La sorpresa è stata unanime quando le bottiglie sono state rivelate:

  • Rifugio – Ravenna IGT Centesimino 2015 de La Sabbiona
  • Creorosso – Colli Berici DOC Tai Rosso 2015

Due vini del 2015 ancora vibranti, integri, capaci di dimostrare quanto i vitigni territoriali, quando lavorati con cura e visione, possano regalare una longevità inattesa e un racconto profondo nel calice.

Vini da collezione. Amaro Ideale
Vini da collezione. Amaro Ideale

Amaro Ideale

La serata ha potuto contare anche sulla professionalità e sulla presenza coinvolgente di Luigi De Gennaro, manager di sala del noto ristorante Da Luigi, storica trattoria romana di alto livello. De Gennaro ha accompagnato il pubblico in un momento conclusivo particolarmente apprezzato: la degustazione degli amari Ideale, progetto del sommelier “stellato” e imprenditore Fabio Pelliccia.
Un amaro moderno, elegante, pensato per distinguersi dai prodotti industriali: alta qualità, ridotto contenuto di zuccheri, gusto pulito e raffinato, una linea di prodotti concepita per chi cerca autenticità anche nel fine pasto.

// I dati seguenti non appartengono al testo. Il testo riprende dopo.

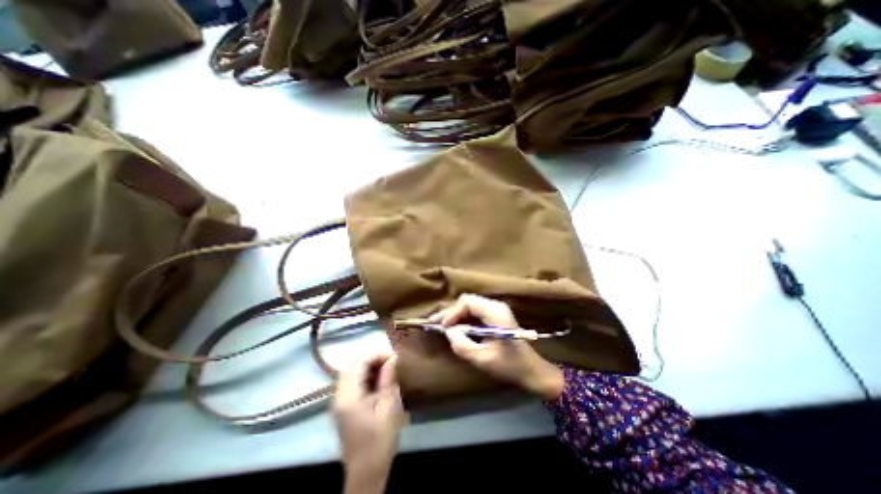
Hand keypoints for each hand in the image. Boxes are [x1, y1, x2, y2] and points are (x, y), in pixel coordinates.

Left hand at [333, 352, 405, 493]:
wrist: (366, 474)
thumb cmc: (380, 441)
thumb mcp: (388, 407)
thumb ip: (388, 379)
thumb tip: (392, 357)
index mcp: (348, 397)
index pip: (359, 363)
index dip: (377, 354)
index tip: (394, 355)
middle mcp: (338, 396)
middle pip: (351, 365)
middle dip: (371, 356)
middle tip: (390, 357)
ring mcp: (338, 401)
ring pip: (350, 371)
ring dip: (367, 363)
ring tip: (386, 364)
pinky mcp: (342, 406)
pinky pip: (350, 380)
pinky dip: (363, 373)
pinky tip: (377, 376)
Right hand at [432, 294, 562, 401]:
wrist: (532, 370)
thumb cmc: (510, 366)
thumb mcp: (483, 359)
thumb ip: (462, 345)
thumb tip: (448, 332)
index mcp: (496, 313)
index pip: (468, 302)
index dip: (452, 312)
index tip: (442, 327)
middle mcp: (496, 306)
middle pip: (467, 301)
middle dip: (451, 312)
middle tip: (435, 324)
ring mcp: (496, 309)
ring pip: (469, 305)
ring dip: (455, 315)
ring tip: (441, 325)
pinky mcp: (495, 315)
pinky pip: (474, 311)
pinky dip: (463, 318)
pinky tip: (454, 327)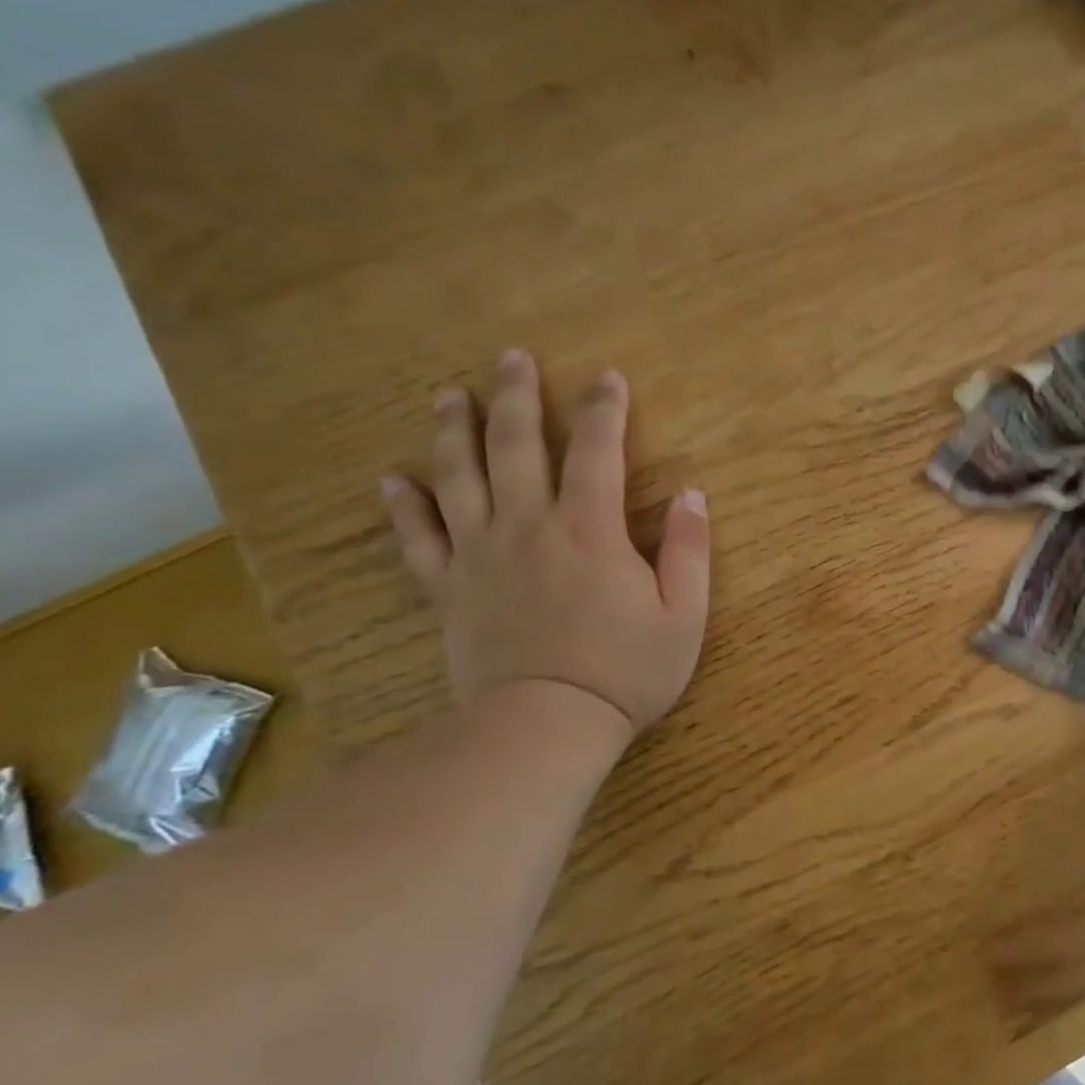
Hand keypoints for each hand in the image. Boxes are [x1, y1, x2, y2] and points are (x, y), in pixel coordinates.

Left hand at [381, 349, 709, 739]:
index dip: (604, 408)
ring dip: (454, 431)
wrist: (546, 726)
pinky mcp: (449, 589)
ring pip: (460, 478)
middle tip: (512, 358)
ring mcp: (481, 556)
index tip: (607, 376)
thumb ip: (689, 549)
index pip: (597, 450)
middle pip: (517, 446)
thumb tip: (691, 494)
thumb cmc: (626, 670)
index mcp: (590, 529)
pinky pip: (418, 540)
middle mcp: (529, 526)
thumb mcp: (685, 614)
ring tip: (449, 395)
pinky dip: (404, 507)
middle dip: (518, 397)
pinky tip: (393, 480)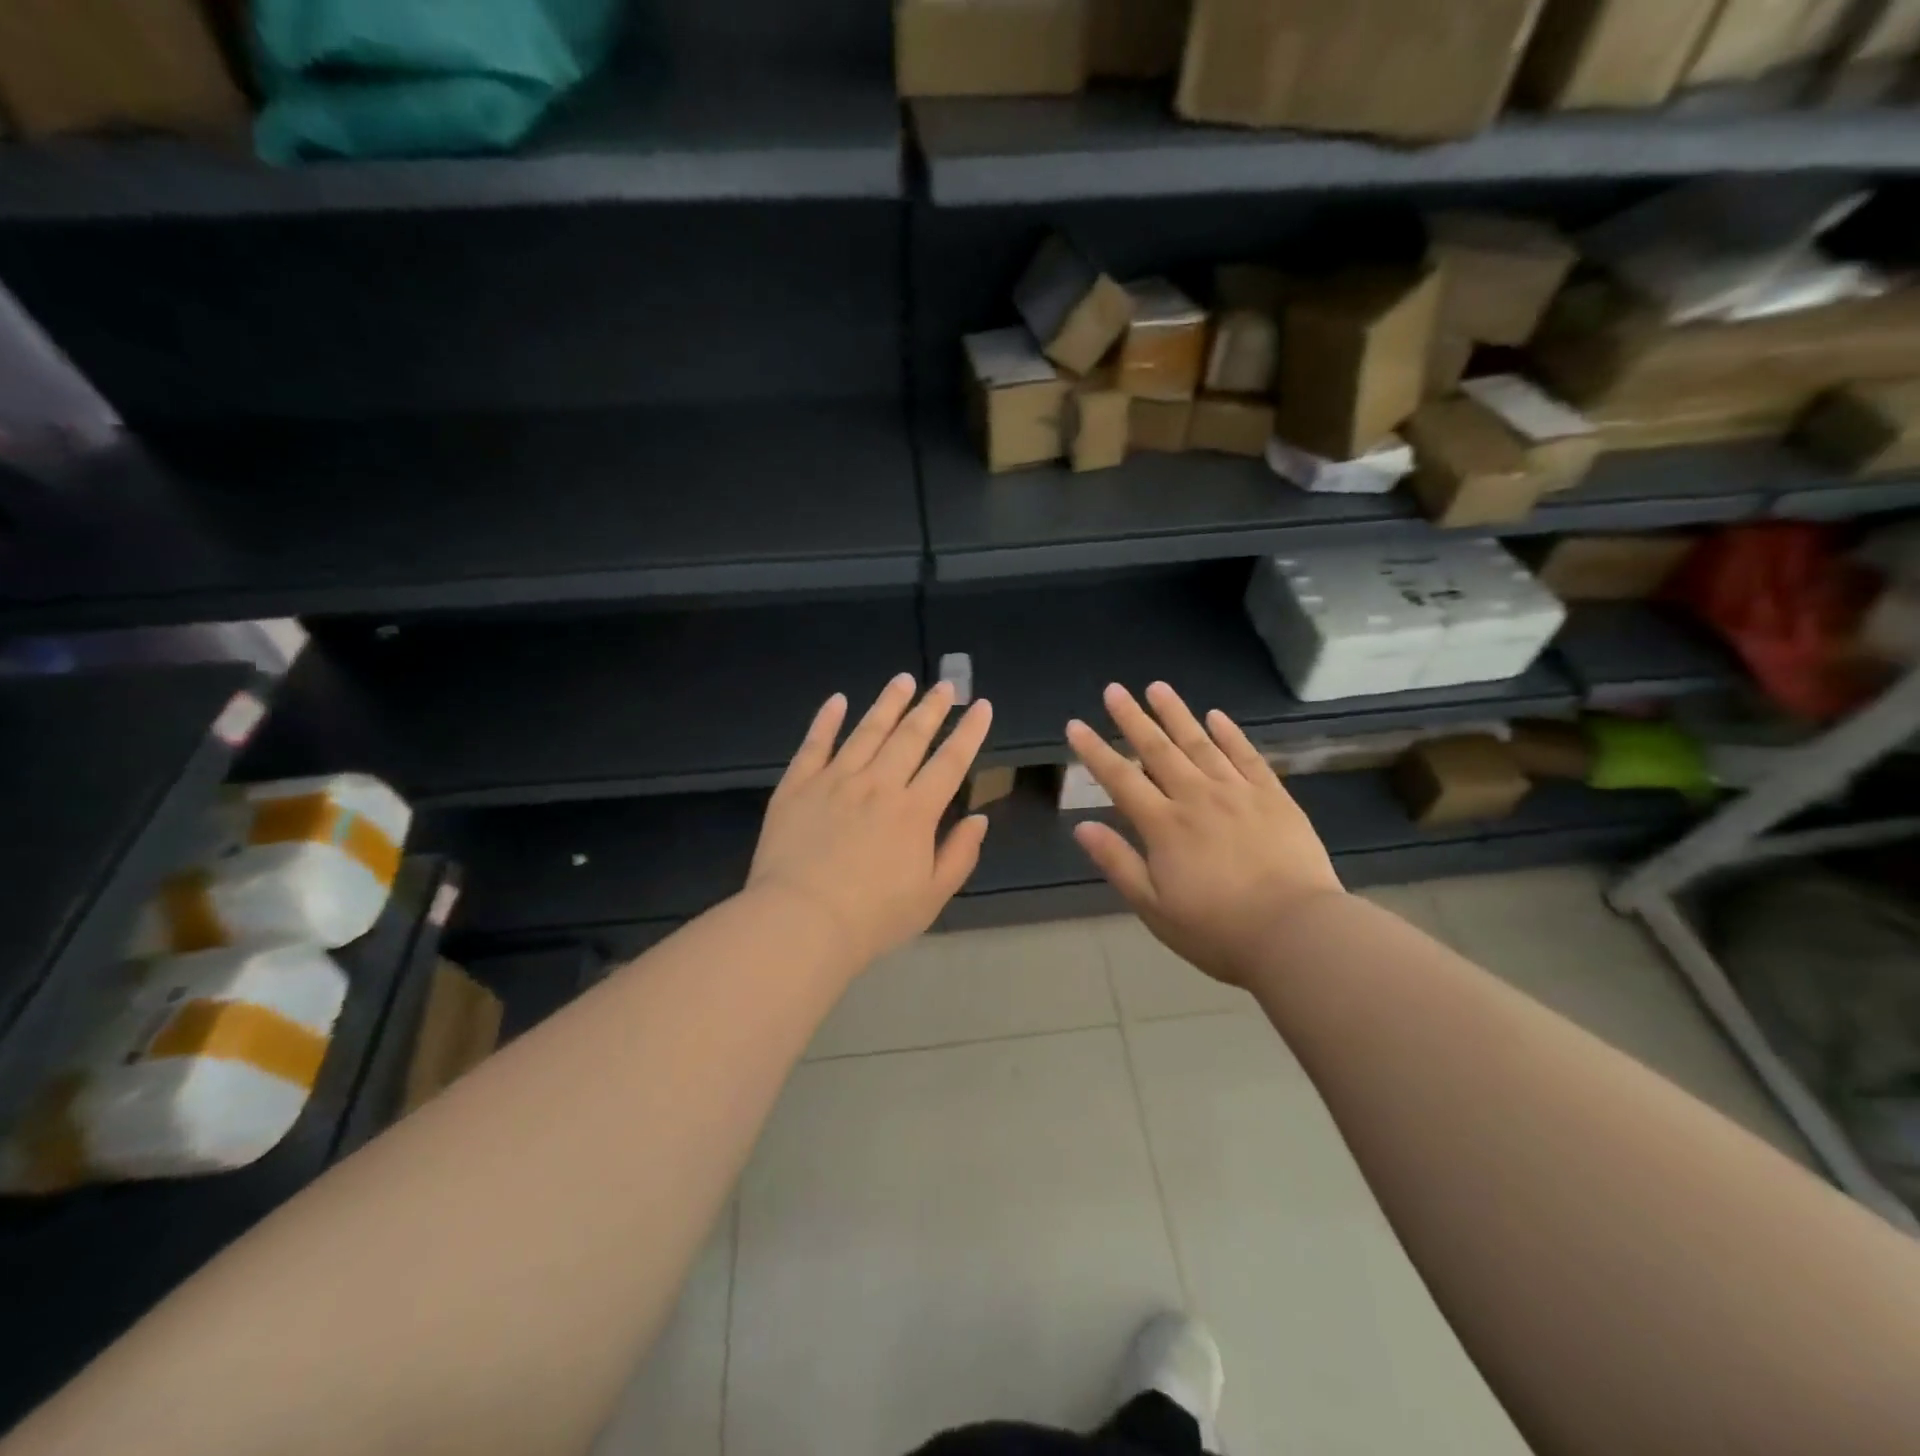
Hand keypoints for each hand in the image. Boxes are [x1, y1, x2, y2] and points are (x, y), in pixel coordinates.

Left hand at [749, 674, 993, 971]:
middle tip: (945, 684)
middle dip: (931, 708)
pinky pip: (815, 743)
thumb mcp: (931, 897)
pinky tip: (837, 700)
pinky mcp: (798, 785)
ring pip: (867, 730)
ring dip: (887, 703)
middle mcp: (878, 785)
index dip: (969, 732)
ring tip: (902, 680)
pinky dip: (826, 719)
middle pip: (910, 736)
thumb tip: (979, 819)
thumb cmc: (872, 918)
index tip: (981, 706)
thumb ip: (959, 855)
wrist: (800, 922)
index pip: (950, 762)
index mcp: (915, 811)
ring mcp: (835, 780)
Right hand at [1067, 682, 1344, 986]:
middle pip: (1157, 750)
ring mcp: (1238, 793)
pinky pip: (1247, 756)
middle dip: (1132, 718)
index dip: (1095, 751)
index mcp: (1164, 826)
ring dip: (1176, 714)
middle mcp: (1196, 798)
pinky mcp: (1274, 797)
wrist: (1297, 933)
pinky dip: (1230, 734)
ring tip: (1157, 687)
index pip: (1120, 779)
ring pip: (1200, 743)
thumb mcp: (1154, 907)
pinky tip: (1216, 716)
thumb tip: (1081, 827)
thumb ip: (1118, 863)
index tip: (1076, 724)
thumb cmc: (1217, 930)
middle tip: (1114, 690)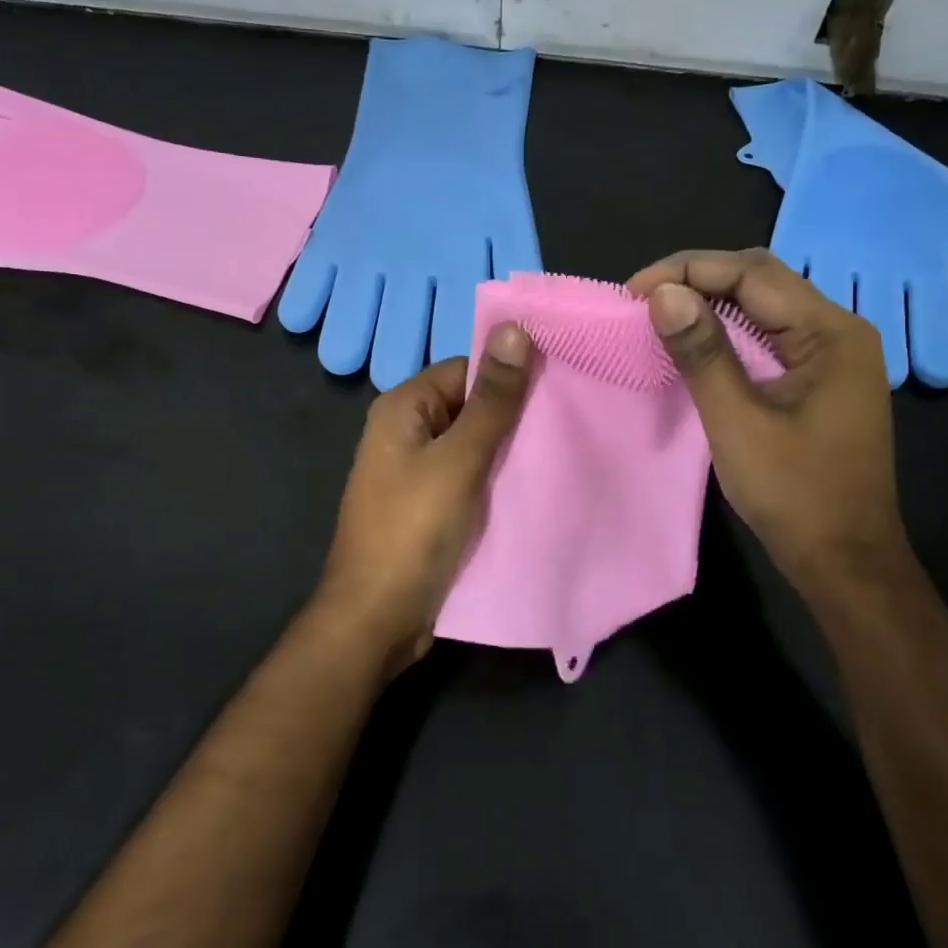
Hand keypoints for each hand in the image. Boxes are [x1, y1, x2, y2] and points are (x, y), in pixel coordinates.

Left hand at [314, 324, 534, 673]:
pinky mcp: (430, 505)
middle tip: (569, 421)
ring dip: (509, 450)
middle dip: (514, 416)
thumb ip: (492, 399)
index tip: (559, 387)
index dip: (509, 375)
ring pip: (474, 445)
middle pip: (471, 406)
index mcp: (403, 408)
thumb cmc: (413, 530)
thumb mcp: (459, 459)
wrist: (378, 619)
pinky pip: (469, 478)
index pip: (466, 370)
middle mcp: (406, 432)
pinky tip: (535, 485)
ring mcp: (416, 472)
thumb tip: (515, 327)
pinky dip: (497, 479)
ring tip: (562, 451)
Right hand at [626, 248, 914, 603]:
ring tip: (658, 314)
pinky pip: (768, 335)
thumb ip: (702, 353)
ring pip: (762, 305)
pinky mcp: (819, 377)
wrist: (845, 560)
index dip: (688, 271)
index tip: (633, 292)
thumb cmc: (795, 494)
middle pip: (761, 279)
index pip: (753, 273)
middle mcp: (838, 330)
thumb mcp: (737, 421)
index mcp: (831, 332)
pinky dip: (726, 331)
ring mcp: (832, 354)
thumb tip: (662, 294)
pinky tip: (695, 341)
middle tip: (641, 300)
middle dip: (697, 279)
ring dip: (709, 303)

Le emozioni di un viaggio enologico artigiano

Il percorso tratteggiato dai vini presenti delle aziende — Le Pignole, Cantina Capellini e La Sabbiona — dimostra come la piccola produzione non sia un limite ma un manifesto: un atto di fedeltà al territorio, alla sua memoria e ai suoi rischi.

Vini da collezioneUn evento che non celebra solo il vino, ma chi lo produce, chi lo tutela e chi lo racconta — calice dopo calice — con la stessa autenticità con cui nascono i grandi vini da collezione.